» WORK ORDER
Carry on the journal entry below about the van ride to Guadalupe Mountains National Park, starting right after its last sentence.

== TEXT BLOCK ==

Thursday, March 15 – Carlsbad Caverns

David “Skeeter” Vandermast

(& Rob McDonald)

 

After a shower and a restful night we gathered in the parking lot of our motel, The Bien Venido, for a breakfast of coffee and bagels, and one last hack, before heading off to Guadalupe Mountains National Park.  I drove the green van, temporarily named “Skeeter Peter and the Fair Maidens” after it’s transient inhabitants of the previous day: yours truly, Laura, Michelle, Becky, Andrea, and Jessica.  Although there was some disagreement over the prerequisites for being a maiden, and whether any my companions could therefore be considered maidens, the name was catchy and it stuck.

 

For our journey on this fine day we were joined by our indefatigable Supreme Commander, but had to sacrifice fair maidens Andrea and Becky.  As lead van in the convoy we enjoyed being in front whilst the other vans had to suffer eating our dust as we had been eating theirs earlier in the week.  Had we actually been on a dirt road our revenge would have been sweeter.  As it was we headed west on Rte 90, through Marfa, home of the unexplained desert lights, to Van Horn, where we caught Rte 54 north to the park.  Along the way we were greeted with the sight of a large, white blimp-like object that could be seen miles before it was reached.  It turned out to be part of an Airforce base that was subtly situated on the plain upon which we traveled.  It may be some kind of covert government operation involved in FBI Agent Fox Mulder’s disappearance; we’ll have to ask Laura to investigate.

===
== RECORDED INFORMATION ==

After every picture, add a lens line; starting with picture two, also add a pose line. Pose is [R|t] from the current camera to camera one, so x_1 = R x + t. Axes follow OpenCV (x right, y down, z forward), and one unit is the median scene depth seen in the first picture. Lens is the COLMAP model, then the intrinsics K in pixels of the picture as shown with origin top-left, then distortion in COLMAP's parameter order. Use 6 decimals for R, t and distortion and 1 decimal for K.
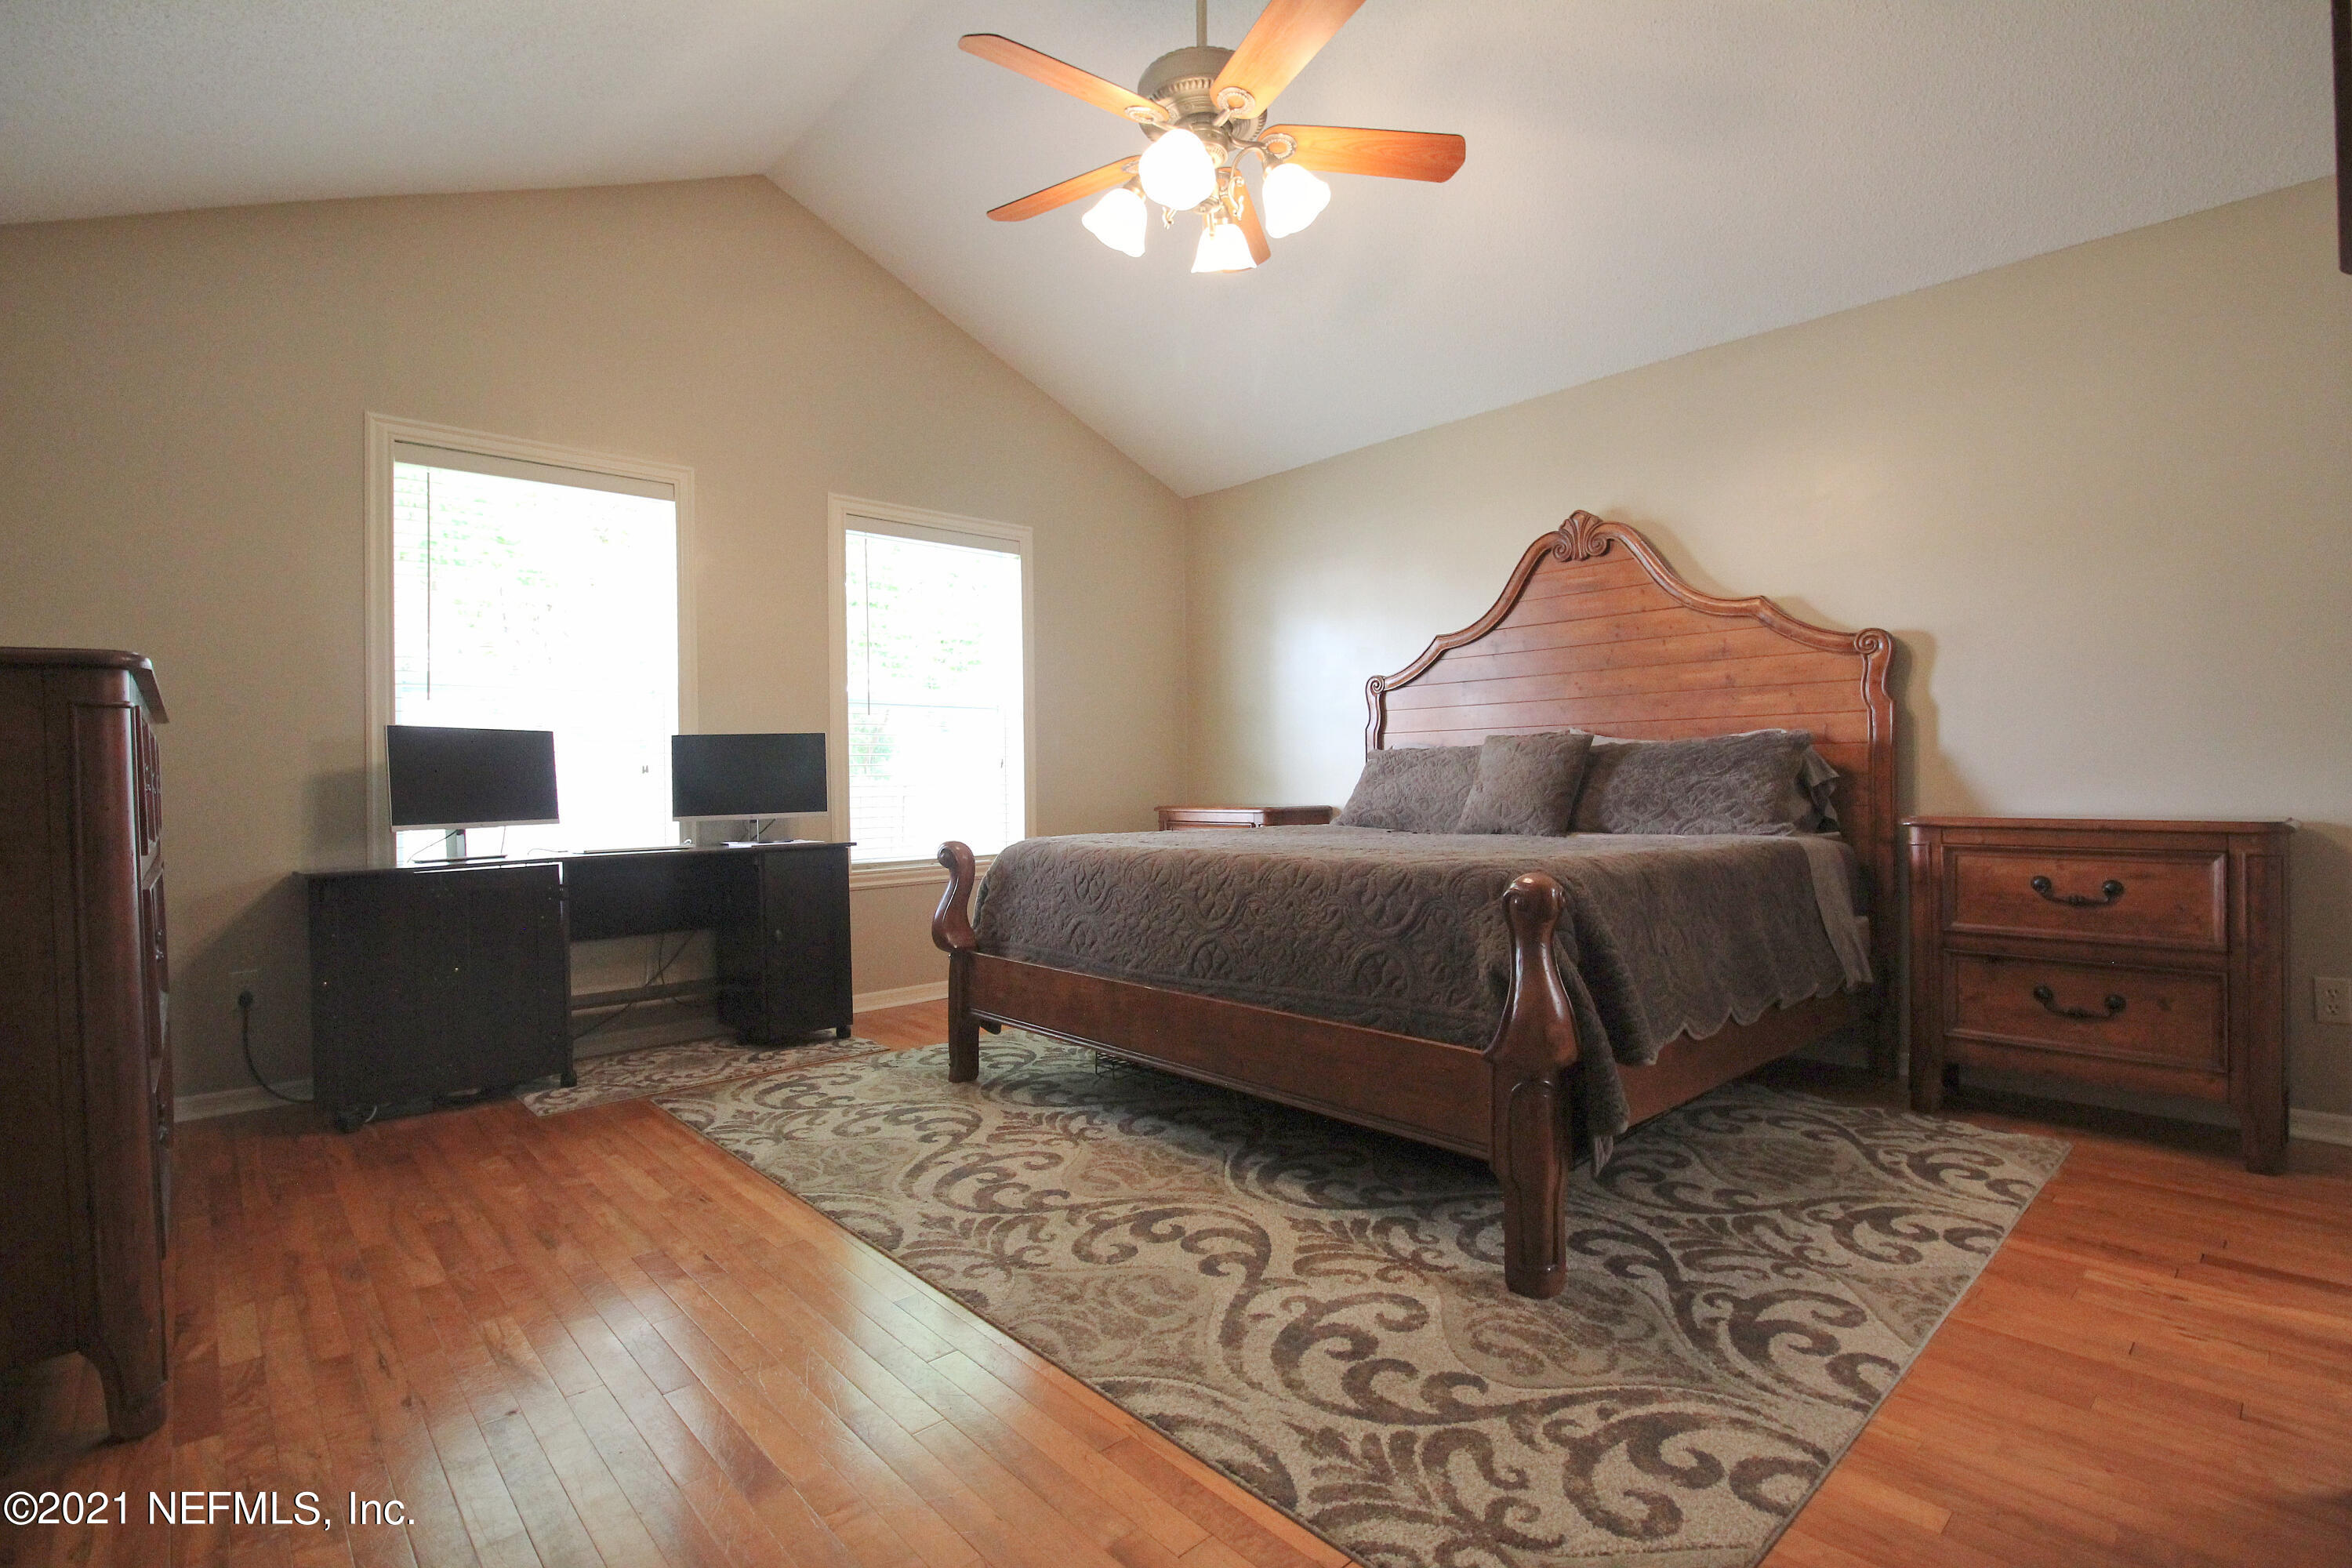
lens RADIAL K [[1094.7, 0, 1192.2], [0, 1094.7, 781.4], [0, 0, 1]] dist [-0.006348, -0.010087]
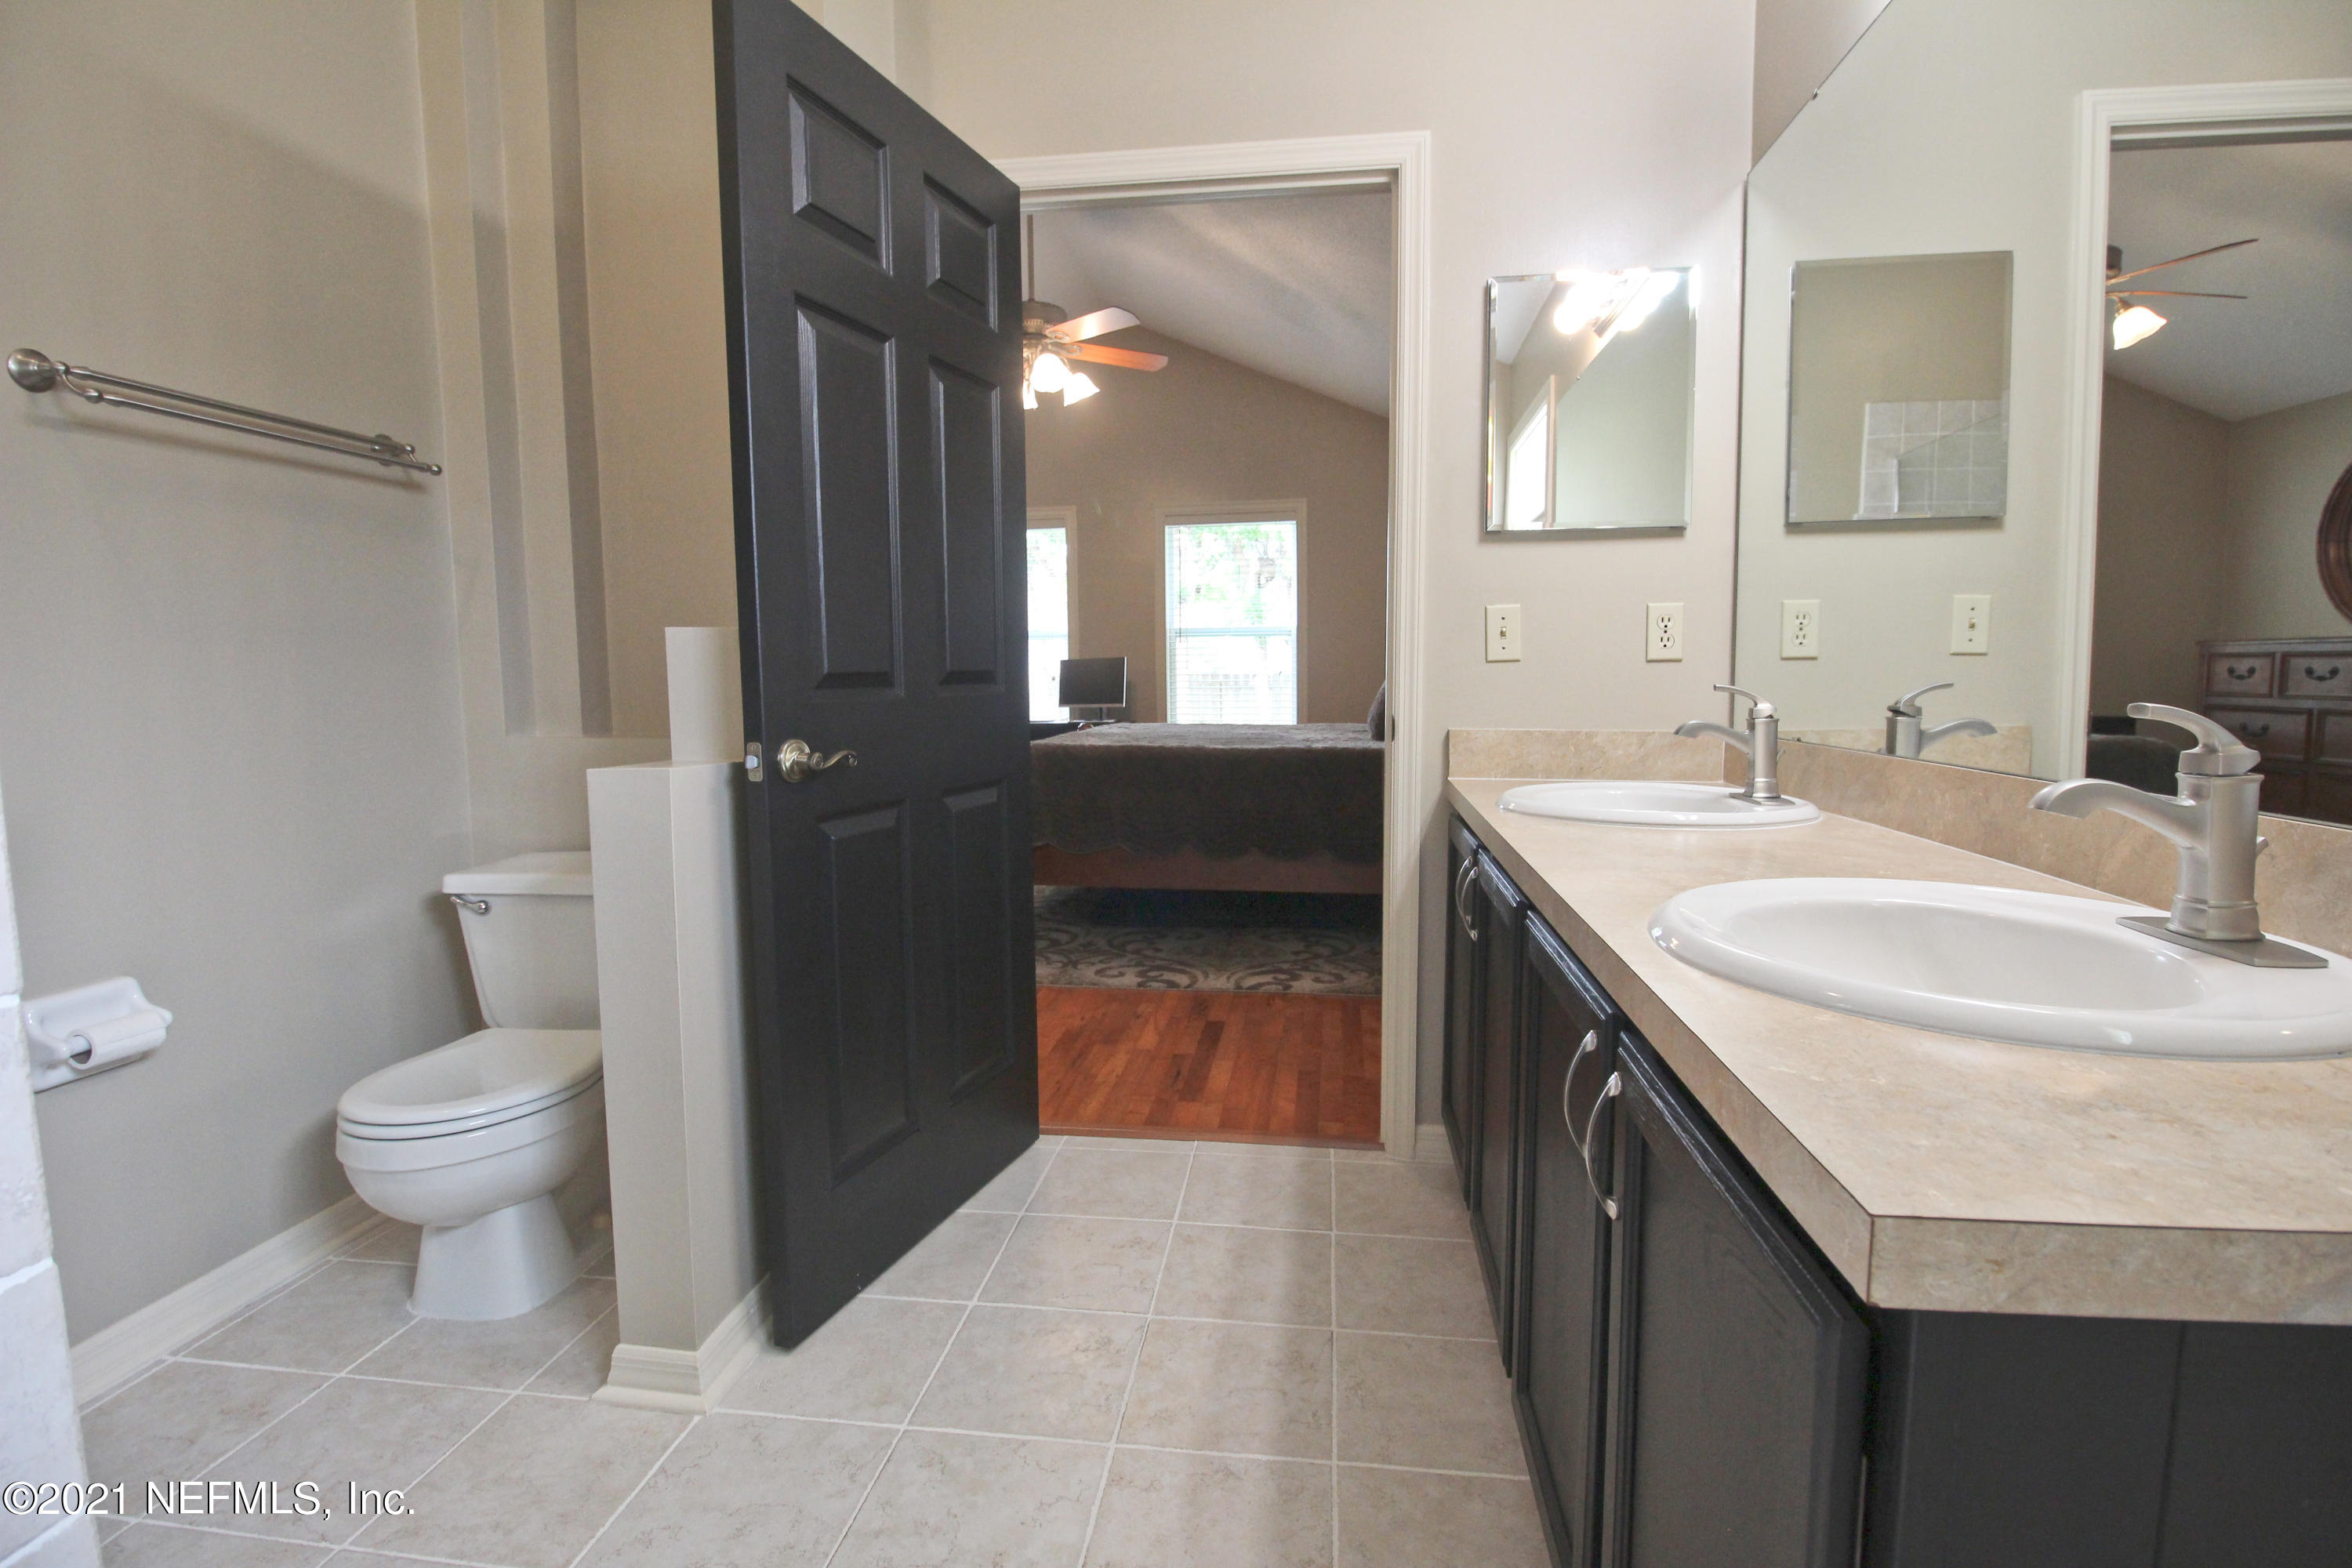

===

» RESPONSE BELOW
 

Not all organisms of interest to us were plants.  On the way to Guadalupe we saw antelope and a roadrunner that had a near-death experience with the lead van.  During our time in west Texas we also saw mule deer, peccary  and at least two species of lizard, including the one Dane, er…Dale, stepped on.  Personally, I was disappointed we didn’t see any snakes.  I really want to see a Gila Monster too some day.  Gila Monsters are found in the Sonoran Desert, a place I believe our lab group has never been (hint, hint).

 

Just south of Van Horn we also happened past the aforementioned Pecan plantation.  Rows and rows of Carya illinoiense  spread to the horizon on our right.  Pooled irrigation water evaporated in the morning sun.  Not one of the ecologists in our caravan could figure out why a Pecan plantation should be grown in the desert.  The pessimists among us (ok, me) decided that the grower must have a nice government subsidy to cover the cost of drawing all that irrigation water from somewhere.  Or, it could have something to do with that secret Airforce base…hmmmm.  Other vegetation, more characteristic of the Chihuahuan Desert was also spotted along the road: Juniperus monosperma/coahuilensis and Yucca elata.

 

North of Van Horn the highway is pretty darn straight and yet the speed limit is only 55 mph.  We, however, cruised Guadalupe-ward at a speed slightly higher than that.  For most of the trip along Rte 54 we were in a broad valley; the road frequently crossed arroyos, but it did not follow the bottom of the valley.  In keeping with the appearance of paradoxical phenomena, official-looking flood-level signs had been placed above the road at an elevation seemingly far higher than water could ever be expected to reach.  Had the signs been old we might have concluded they were left over from pre-biblical flood times.  But they were relatively new and shiny.  Is it possible west Texas was simply being pro-active about global climate change?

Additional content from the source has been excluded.